* Dataset records *

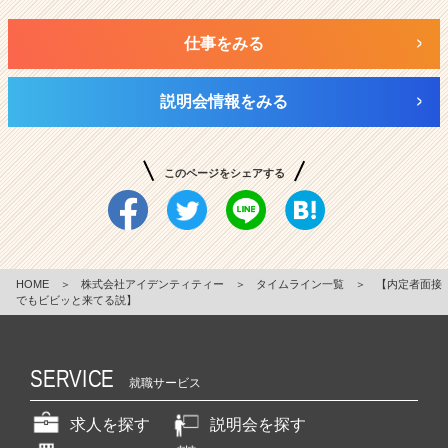
仕事をみる
説明会情報をみる
このページをシェアする
HOME
＞
株式会社アイデンティティー
＞
タイムライン一覧
＞
【内定者面接
でもビビッと来てる説】
SERVICE
就職サービス
求人を探す
説明会を探す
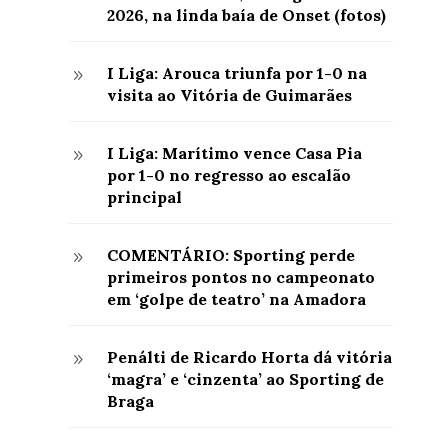
2026, na linda baía de Onset (fotos)
I Liga: Arouca triunfa por 1-0 na
9
visita ao Vitória de Guimarães
I Liga: Marítimo vence Casa Pia
9
por 1-0 no regresso ao escalão
principal
COMENTÁRIO: Sporting perde
9
primeiros pontos no campeonato
em ‘golpe de teatro’ na Amadora
Penálti de Ricardo Horta dá vitória
9
‘magra’ e ‘cinzenta’ ao Sporting de
Braga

* What the task requires *
When copying the records, reproduce every entry exactly and omit all pictures.

* Exercise answer *
仕事をみる
説明会情報をみる
このページをシェアする
HOME
＞
株式会社アイデンティティー
＞
タイムライン一覧
＞
【内定者面接
でもビビッと来てる説】
SERVICE
就職サービス
求人を探す
説明会を探す
2026, na linda baía de Onset (fotos)
I Liga: Arouca triunfa por 1-0 na
9
visita ao Vitória de Guimarães
I Liga: Marítimo vence Casa Pia
9
por 1-0 no regresso ao escalão
principal
COMENTÁRIO: Sporting perde
9
primeiros pontos no campeonato
em ‘golpe de teatro’ na Amadora
Penálti de Ricardo Horta dá vitória
9
‘magra’ e ‘cinzenta’ ao Sporting de
Braga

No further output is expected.